If we are not lucky, we will wake up one day having lived our entire life with nothing to show for it. No, I don't mean riches and material wealth. I am referring to the quality of our experiences, the richness of our life, the love of our family & friends, the depth of our convictions and proof of our own integrity in our actions.
As the moon sets on every day it shows us that more of the time we have been allotted in this lifetime is passing. A tangible sign that marks the hours, the minutes and the seconds that we have no control over.
Time and its measure will not change it is what we do with it that we can change. When the sun sets do you wonder what you did that day to make a difference in the world? To your friends? To your family? To your loved ones? To yourself?
I guess one of the good things with the sunsets - you know a sunrise is going to follow and that there is another chance to start all over again with what you may have missed from the day (or days) before. It's a pretty big gamble though - to assume that you will be present to "fix" things the next day. What if you are not? What if they are not?
I'm not trying to sound fatalistic, but waiting to do the right thing, take that scary step etc. might not always be the best way to do things. You might never get the chance again.
What is the worse that can happen - you try and what, you fail? Is that so bad? Is it not better to have tried and not succeeded than to not have tried at all. Does that in and of itself not make the choice to act a success regardless of the outcome?
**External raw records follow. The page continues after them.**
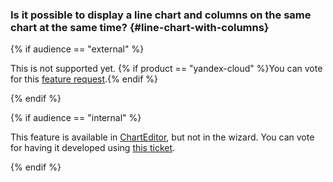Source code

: ### Is it possible to display a line chart and columns on the same chart at the same time? {#line-chart-with-columns}

{% if audience == "external" %}

This is not supported yet. {% if product == "yandex-cloud" %}You can vote for this [feature request](https://cloud.yandex.ru/features/878).{% endif %}

{% endif %} 

{% if audience == "internal" %}

This feature is available in [ChartEditor](https://charts.yandex-team.ru/editor), but not in the wizard. You can vote for having it developed using [this ticket](https://st.yandex-team.ru/DLFR-64).

{% endif %}
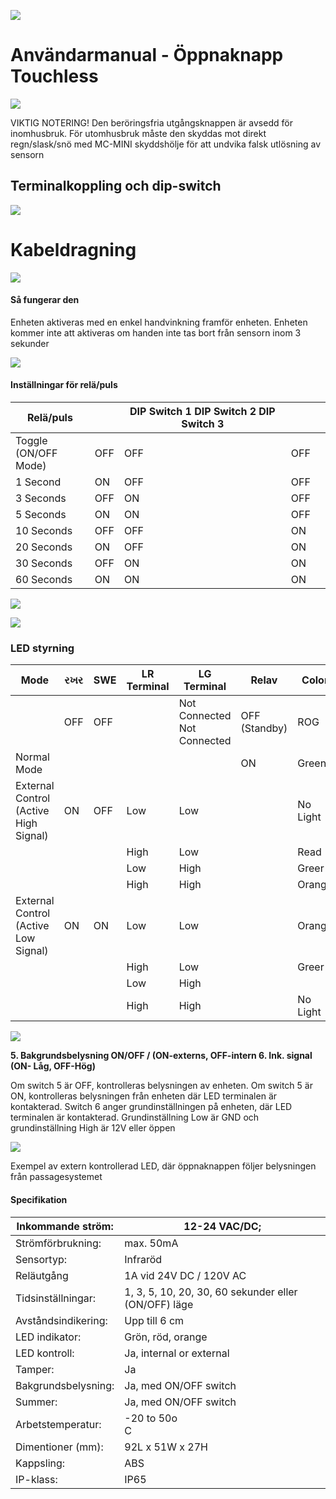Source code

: ![](_page_0_Picture_0.jpeg)

# **Användarmanual - Öppnaknapp Touchless**

![](_page_0_Figure_2.jpeg)

VIKTIG NOTERING! Den beröringsfria utgångsknappen är avsedd för inomhusbruk. För utomhusbruk måste den skyddas mot direkt regn/slask/snö med MC-MINI skyddshölje för att undvika falsk utlösning av sensorn

## **Terminalkoppling och dip-switch**

![](_page_0_Figure_5.jpeg)

# **Kabeldragning**

![](_page_1_Figure_1.jpeg)

#### **Så fungerar den**

Enheten aktiveras med en enkel handvinkning framför enheten. Enheten kommer inte att aktiveras om handen inte tas bort från sensorn inom 3 sekunder

![](_page_1_Figure_4.jpeg)

#### **Inställningar för relä/puls**

| Relä/puls               |     | DIP Switch 1 DIP Switch 2 DIP Switch 3 |     |  |
|-------------------------|-----|----------------------------------------|-----|--|
| Toggle<br>(ON/OFF Mode) | OFF | OFF                                    | OFF |  |
| 1 Second                | ON  | OFF                                    | OFF |  |
| 3 Seconds               | OFF | ON                                     | OFF |  |
| 5 Seconds               | ON  | ON                                     | OFF |  |
| 10 Seconds              | OFF | OFF                                    | ON  |  |
| 20 Seconds              | ON  | OFF                                    | ON  |  |
| 30 Seconds              | OFF | ON                                     | ON  |  |
| 60 Seconds              | ON  | ON                                     | ON  |  |

![](_page_1_Picture_7.jpeg)

![](_page_1_Picture_8.jpeg)

### **LED styrning**

| Mode                                  | રખર | SWE | LR Terminal | LG Terminal                   | Relav         | Color    |
|---------------------------------------|-----|-----|-------------|-------------------------------|---------------|----------|
|                                       | OFF | OFF |             | Not Connected   Not Connected | OFF (Standby) | ROG      |
| Normal Mode                           |     |     |             |                               | ON            | Green    |
| External Control (Active High Signal) | ON  | OFF | Low         | Low                           |               | No Light |
|                                       |     |     | High        | Low                           |               | Read     |
|                                       |     |     | Low         | High                          |               | Greer    |
|                                       |     |     | High        | High                          |               | Orange   |
| External Control (Active Low Signal)  | ON  | ON  | Low         | Low                           |               | Orange   |
|                                       |     |     | High        | Low                           |               | Greer    |
|                                       |     |     | Low         | High                          |               |          |
|                                       |     |     | High        | High                          |               | No Light |

![](_page_2_Picture_2.jpeg)

**5. Bakgrundsbelysning ON/OFF / (ON-externs, OFF-intern 6. Ink. signal (ON- Låg, OFF-Hög)**

Om switch 5 är OFF, kontrolleras belysningen av enheten. Om switch 5 är ON, kontrolleras belysningen från enheten där LED terminalen är kontakterad. Switch 6 anger grundinställningen på enheten, där LED terminalen är kontakterad. Grundinställning Low är GND och grundinställning High är 12V eller öppen

![](_page_2_Figure_5.jpeg)

Exempel av extern kontrollerad LED, där öppnaknappen följer belysningen från passagesystemet

#### **Specifikation**

| Inkommande ström:   | 12-24 VAC/DC;                                        |
|---------------------|------------------------------------------------------|
| Strömförbrukning:   | max. 50mA                                            |
| Sensortyp:          | Infraröd                                             |
| Reläutgång          | 1A vid 24V DC / 120V AC                              |
| Tidsinställningar:  | 1, 3, 5, 10, 20, 30, 60 sekunder eller (ON/OFF) läge |
| Avståndsindikering: | Upp till 6 cm                                        |
| LED indikator:      | Grön, röd, orange                                    |
| LED kontroll:       | Ja, internal or external                             |
| Tamper:             | Ja                                                   |
| Bakgrundsbelysning: | Ja, med ON/OFF switch                                |
| Summer:             | Ja, med ON/OFF switch                                |
| Arbetstemperatur:   | -20 to 50o<br>C                                      |
| Dimentioner (mm):   | 92L x 51W x 27H                                      |
| Kappsling:          | ABS                                                  |
| IP-klass:           | IP65                                                 |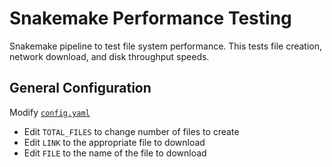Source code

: # Snakemake Performance Testing
Snakemake pipeline to test file system performance. This tests file creation, network download, and disk throughput speeds.

## General Configuration
Modify [`config.yaml`]()
* Edit `TOTAL_FILES` to change number of files to create
* Edit `LINK` to the appropriate file to download
* Edit `FILE` to the name of the file to download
We always think of time as something to be measured in decades, years, months, weeks, days, minutes, seconds etc., What would happen if we stopped quanitifying and thus allowing ourselves a "delay" timetable of "I'll do it later... I'll do it when... etc." "I'll be happy when... I lose this weight, when... (fill in your own blank).. It's almost as if we won't allow ourselves to be happy until it is too late to feel the joy ...
Maybe knowing we can say or do what we need to do, when we want to will take some of the pressure and fear away from a situation that makes us halt in retreat.
Time will pass us all - far too quickly that is a truth for all of us. What matters is how we use that gift of time. We spend so many years not knowing what to do with our time and our lives instead of embracing just living and being.
Perhaps that is how we get time to slow down and have some meaning - by simply being present in it. By being aware and open to whatever is happening and accepting it as it is and not trying to change it or question it. It just is.